## REQUIRED WORK
Find the string "space" in the records and copy each line where it occurs.

## EXERCISE MATERIAL
● ● ● ● ● ● ●

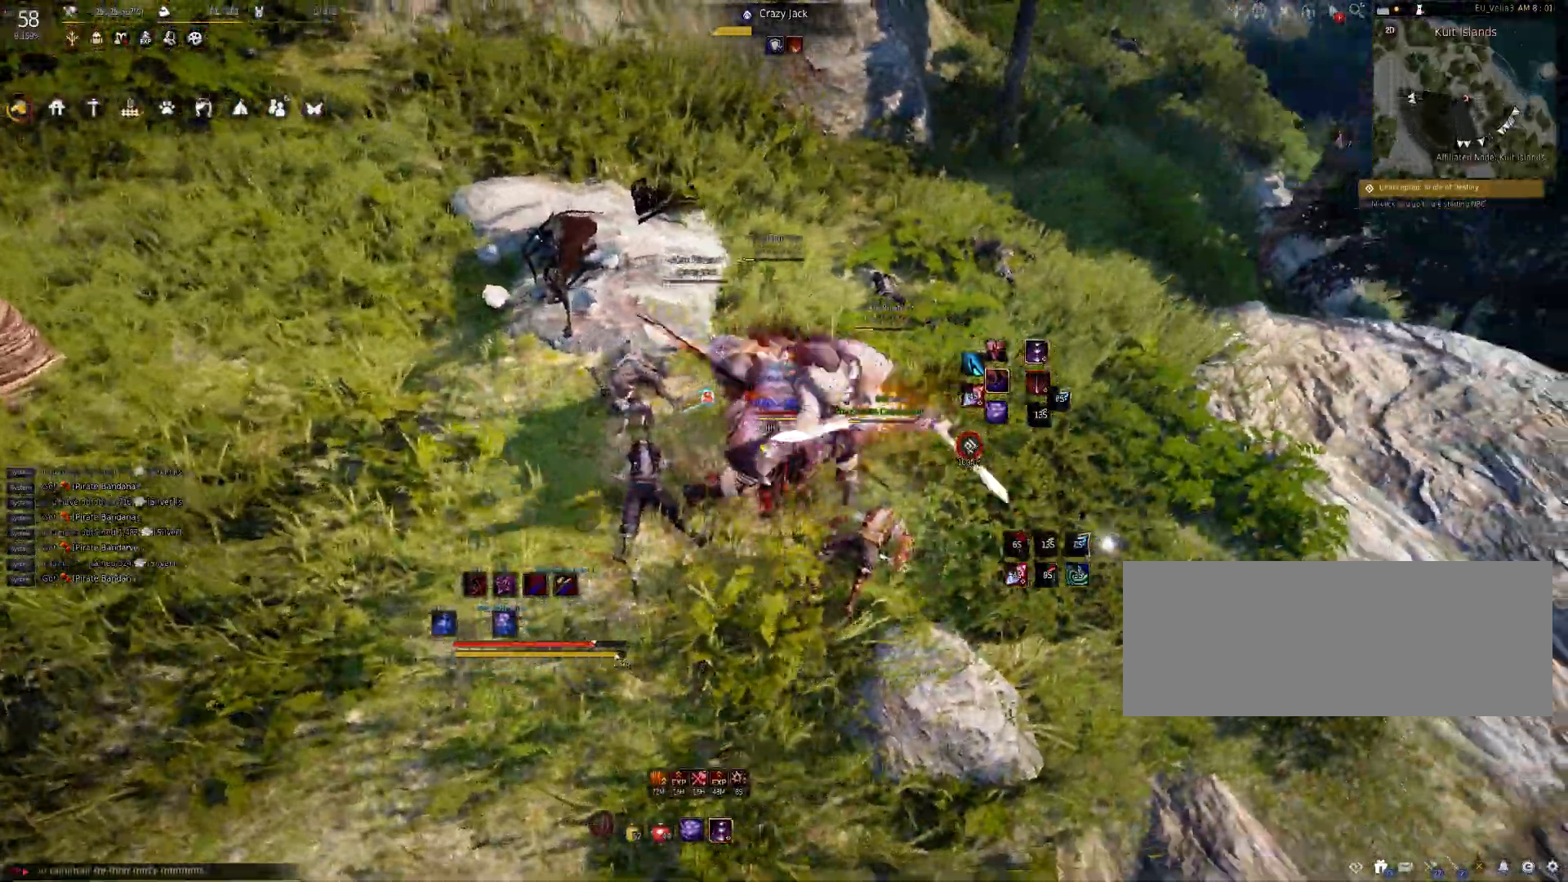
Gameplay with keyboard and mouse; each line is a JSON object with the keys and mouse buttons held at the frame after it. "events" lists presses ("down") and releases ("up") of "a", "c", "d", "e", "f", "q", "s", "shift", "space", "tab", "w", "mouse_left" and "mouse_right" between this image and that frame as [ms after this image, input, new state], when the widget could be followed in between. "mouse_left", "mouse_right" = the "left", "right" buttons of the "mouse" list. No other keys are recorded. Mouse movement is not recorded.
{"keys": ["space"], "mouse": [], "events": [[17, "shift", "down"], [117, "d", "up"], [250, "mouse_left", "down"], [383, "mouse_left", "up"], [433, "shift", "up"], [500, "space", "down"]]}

● ● ● ● ● ● ●

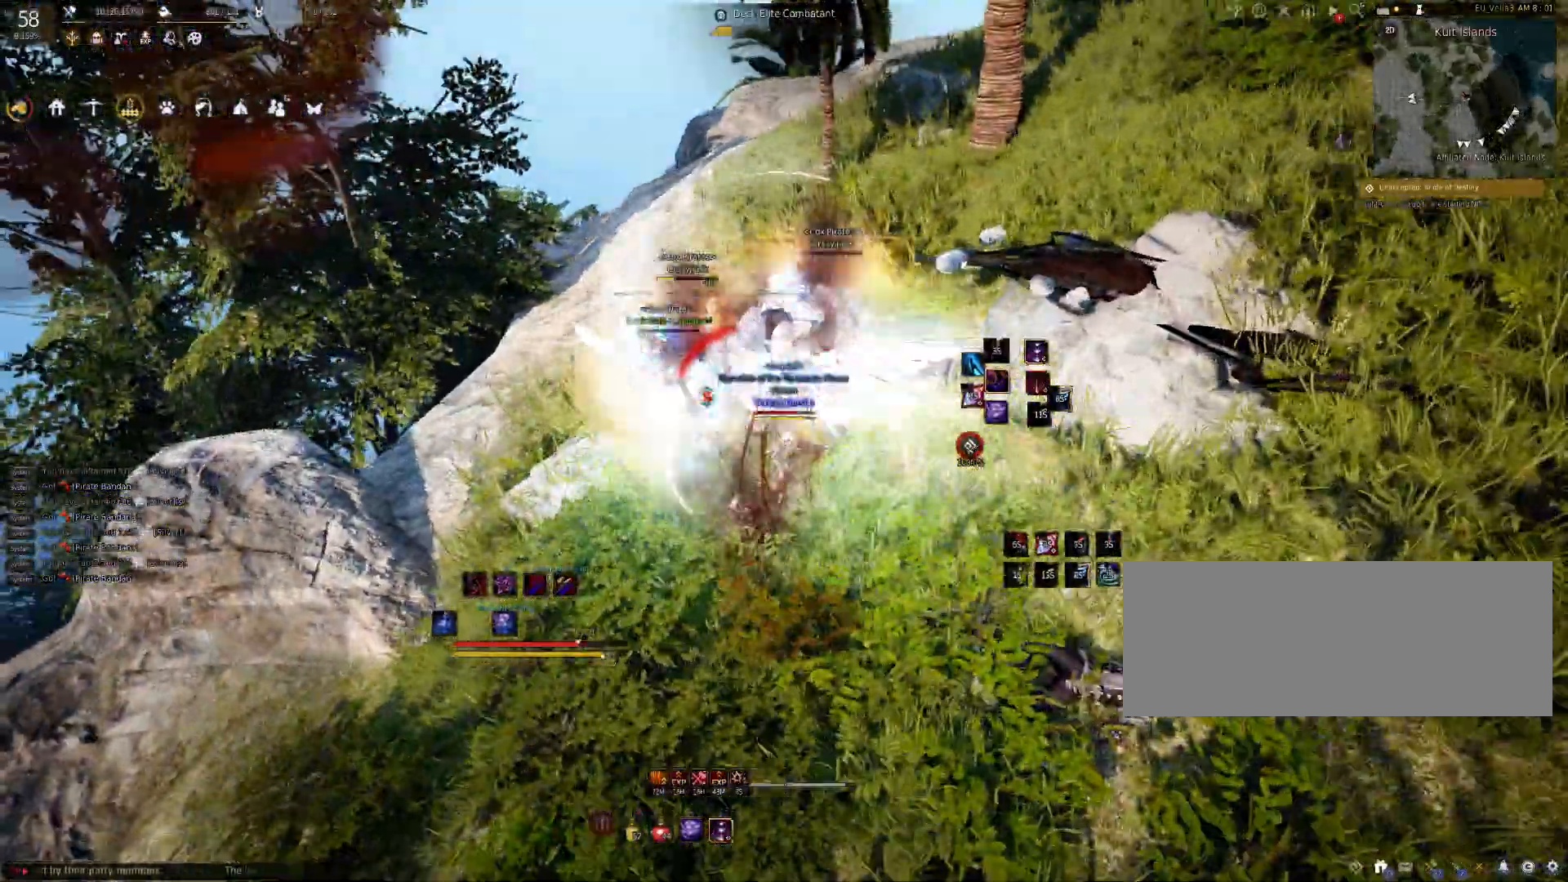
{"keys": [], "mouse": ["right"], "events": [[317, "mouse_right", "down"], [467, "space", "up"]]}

● ● ● ● ● ● ●

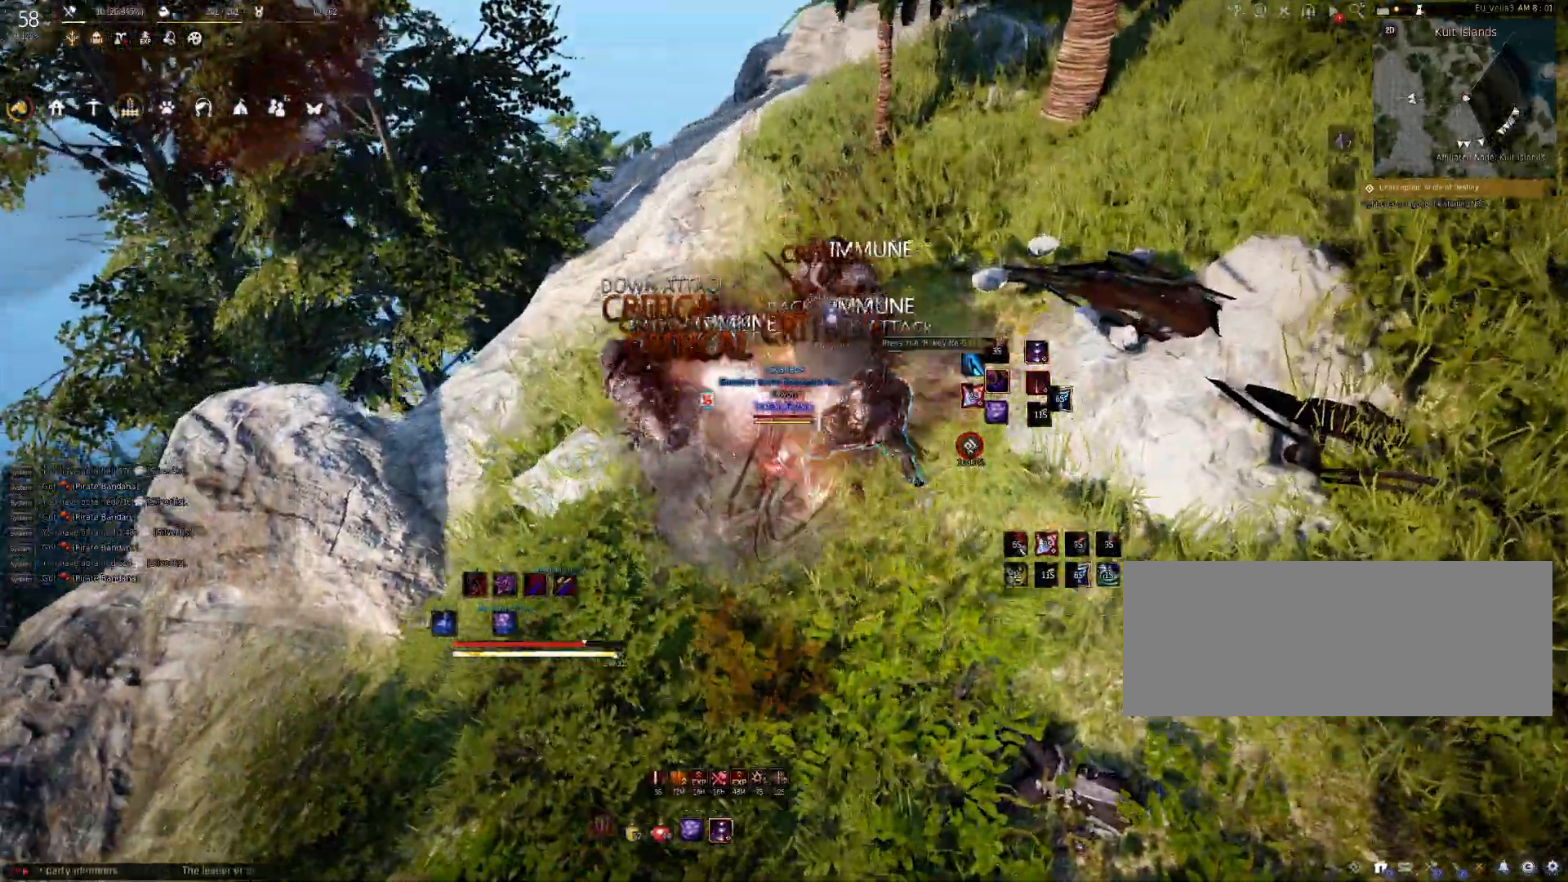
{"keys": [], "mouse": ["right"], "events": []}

● ● ● ● ● ● ●

## OUTPUT BELOW
Gameplay with keyboard and mouse; each line is a JSON object with the keys and mouse buttons held at the frame after it. "events" lists presses ("down") and releases ("up") of "a", "c", "d", "e", "f", "q", "s", "shift", "space", "tab", "w", "mouse_left" and "mouse_right" between this image and that frame as [ms after this image, input, new state], when the widget could be followed in between. "mouse_left", "mouse_right" = the "left", "right" buttons of the "mouse" list. No other keys are recorded. Mouse movement is not recorded.
{"keys": ["space"], "mouse": [], "events": [[17, "shift", "down"], [117, "d", "up"], [250, "mouse_left", "down"], [383, "mouse_left", "up"], [433, "shift", "up"], [500, "space", "down"]]}
{"keys": [], "mouse": ["right"], "events": [[317, "mouse_right", "down"], [467, "space", "up"]]}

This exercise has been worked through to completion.